TO DO> No picture belongs in the copy. Repeat each line below exactly.

*** DATA FOR REVIEW ***

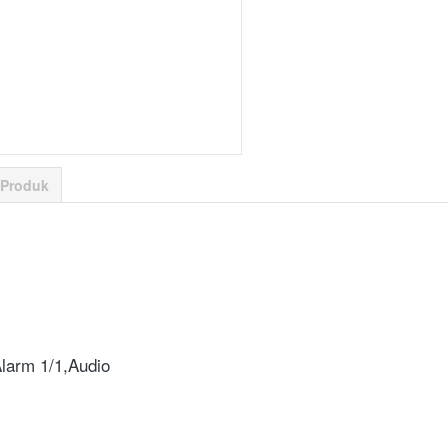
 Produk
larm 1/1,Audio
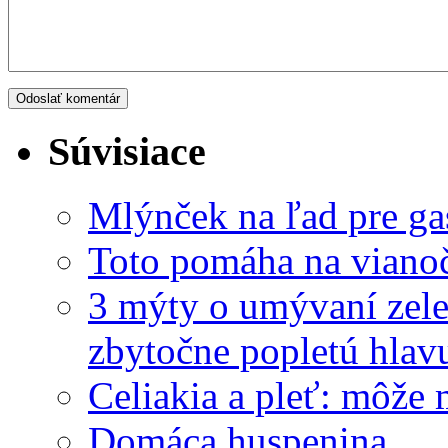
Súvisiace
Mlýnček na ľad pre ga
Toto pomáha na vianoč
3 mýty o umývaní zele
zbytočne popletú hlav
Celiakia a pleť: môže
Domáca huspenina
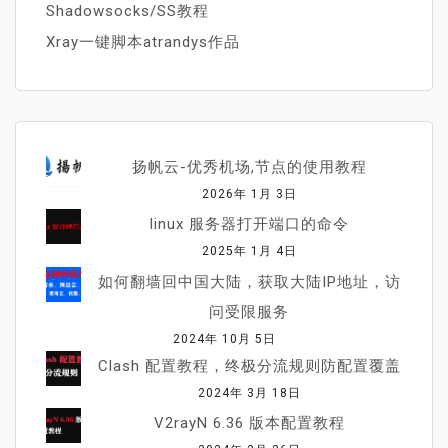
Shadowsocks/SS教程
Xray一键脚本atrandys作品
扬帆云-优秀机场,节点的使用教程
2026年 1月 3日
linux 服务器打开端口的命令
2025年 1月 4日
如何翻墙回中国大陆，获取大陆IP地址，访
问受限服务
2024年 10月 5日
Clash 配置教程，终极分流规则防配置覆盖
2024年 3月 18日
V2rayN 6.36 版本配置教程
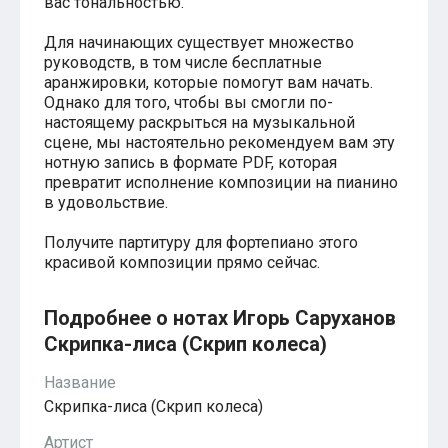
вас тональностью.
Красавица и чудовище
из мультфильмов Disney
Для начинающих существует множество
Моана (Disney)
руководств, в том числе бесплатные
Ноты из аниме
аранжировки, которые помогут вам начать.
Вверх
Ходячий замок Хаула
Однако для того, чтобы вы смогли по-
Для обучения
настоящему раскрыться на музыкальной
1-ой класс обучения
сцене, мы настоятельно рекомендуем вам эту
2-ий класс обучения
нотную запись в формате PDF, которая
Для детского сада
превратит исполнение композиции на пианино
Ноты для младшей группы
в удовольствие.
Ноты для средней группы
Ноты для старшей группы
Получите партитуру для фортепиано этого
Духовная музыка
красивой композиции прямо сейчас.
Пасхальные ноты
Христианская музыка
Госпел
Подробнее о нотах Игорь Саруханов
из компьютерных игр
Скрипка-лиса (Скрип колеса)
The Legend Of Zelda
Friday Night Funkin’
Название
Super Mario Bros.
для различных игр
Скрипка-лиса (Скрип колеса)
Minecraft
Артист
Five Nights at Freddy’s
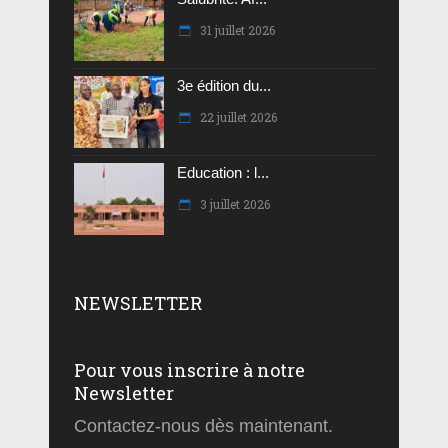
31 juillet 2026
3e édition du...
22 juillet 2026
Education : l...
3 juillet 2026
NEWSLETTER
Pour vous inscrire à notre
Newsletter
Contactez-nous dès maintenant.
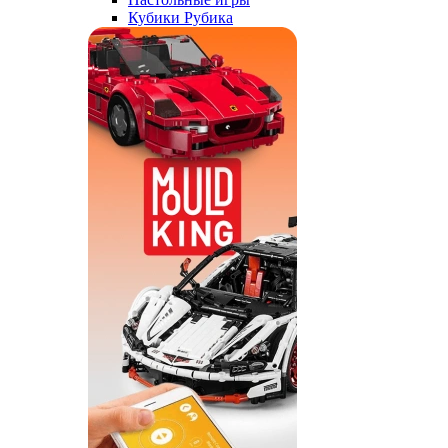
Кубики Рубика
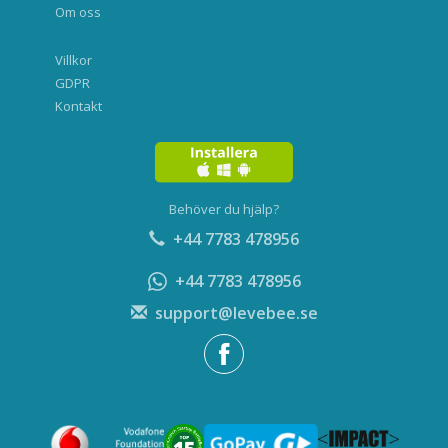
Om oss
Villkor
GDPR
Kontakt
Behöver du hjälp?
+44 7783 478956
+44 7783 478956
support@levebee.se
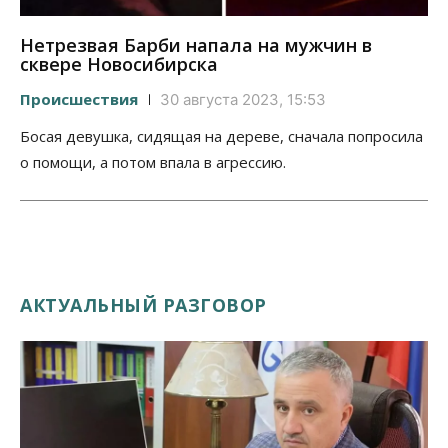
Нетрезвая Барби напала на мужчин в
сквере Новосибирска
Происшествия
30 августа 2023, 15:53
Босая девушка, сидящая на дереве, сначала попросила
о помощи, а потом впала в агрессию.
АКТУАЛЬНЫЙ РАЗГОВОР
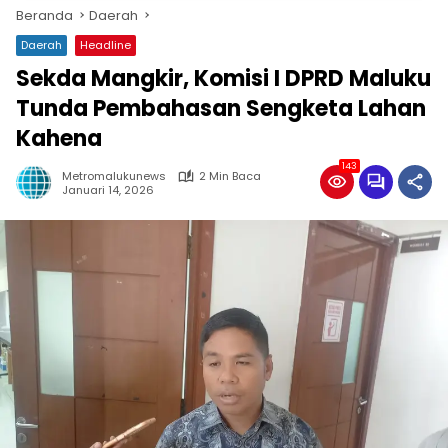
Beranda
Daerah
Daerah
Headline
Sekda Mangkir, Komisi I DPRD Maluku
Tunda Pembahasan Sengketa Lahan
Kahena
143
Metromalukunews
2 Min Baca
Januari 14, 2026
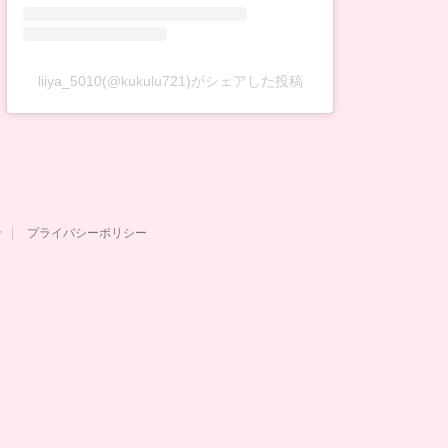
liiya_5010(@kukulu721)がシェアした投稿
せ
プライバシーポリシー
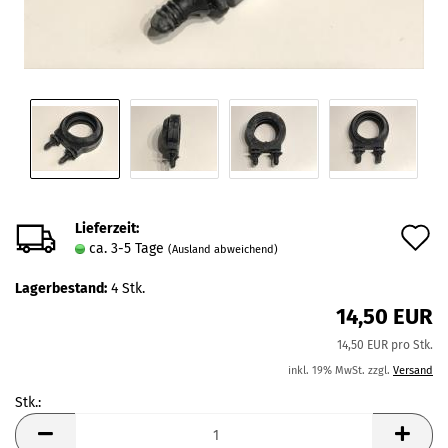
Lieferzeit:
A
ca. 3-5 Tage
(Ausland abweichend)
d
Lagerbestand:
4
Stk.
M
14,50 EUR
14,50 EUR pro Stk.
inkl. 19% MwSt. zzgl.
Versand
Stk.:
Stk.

*** End of DATA FOR REVIEW ***

ANSWER BOX>
 Produk
larm 1/1,Audio
Súvisiace
Mlýnček na ľad pre ga
Toto pomáha na vianoč
3 mýty o umývaní zele
zbytočne popletú hlav
Celiakia a pleť: môže
Domáca huspenina
Shadowsocks/SS教程
Xray一键脚本atrandys作品
扬帆云-优秀机场,节点的使用教程
2026年 1月 3日
linux 服务器打开端口的命令
2025年 1月 4日
如何翻墙回中国大陆，获取大陆IP地址，访
问受限服务
2024年 10月 5日
Clash 配置教程，终极分流规则防配置覆盖
2024年 3月 18日
V2rayN 6.36 版本配置教程
вас тональностью.
Красавица и чудовище
из мультфильмов Disney
Для начинающих существует множество
Моана (Disney)
руководств, в том числе бесплатные
Ноты из аниме
аранжировки, которые помогут вам начать.
Вверх
Ходячий замок Хаула
Однако для того, чтобы вы смогли по-
Для обучения
настоящему раскрыться на музыкальной
1-ой класс обучения
сцене, мы настоятельно рекомендуем вам эту
2-ий класс обучения
нотную запись в формате PDF, которая
Для детского сада
превратит исполнение композиции на пианино
Ноты для младшей группы
в удовольствие.
Ноты для средней группы
Ноты для старшей группы
Получите партитуру для фортепиано этого
Духовная музыка
красивой композиции прямо сейчас.
Пасхальные ноты
Христианская музыка
Госпел
Подробнее о нотах Игорь Саруханов
из компьютерных игр
Скрипка-лиса (Скрип колеса)
The Legend Of Zelda
Friday Night Funkin’
Название
Super Mario Bros.
для различных игр
Скрипка-лиса (Скрип колеса)
Minecraft
Артист
Five Nights at Freddy’s
31 juillet 2026
3e édition du...
22 juillet 2026
Education : l...
3 juillet 2026
NEWSLETTER
Pour vous inscrire à notre
Newsletter
Contactez-nous dès maintenant.
Кубики Рубика
Om oss
Villkor
GDPR
Kontakt
Behöver du hjälp?
+44 7783 478956
+44 7783 478956
support@levebee.se
Нетрезвая Барби напала на мужчин в
сквере Новосибирска
Происшествия
30 августа 2023, 15:53
Босая девушка, сидящая на дереве, сначала попросила
о помощи, а потом впала в агрессию.
АКТУАЛЬНЫЙ РАЗГОВОР
Beranda
Daerah
Daerah
Headline
Sekda Mangkir, Komisi I DPRD Maluku
Tunda Pembahasan Sengketa Lahan
Kahena
143
Metromalukunews
2 Min Baca
Januari 14, 2026
liiya_5010(@kukulu721)がシェアした投稿
せ
プライバシーポリシー
Lieferzeit:
A
ca. 3-5 Tage
(Ausland abweichend)
d
Lagerbestand:
4
Stk.
M
14,50 EUR
14,50 EUR pro Stk.
inkl. 19% MwSt. zzgl.
Versand
Stk.:
Stk.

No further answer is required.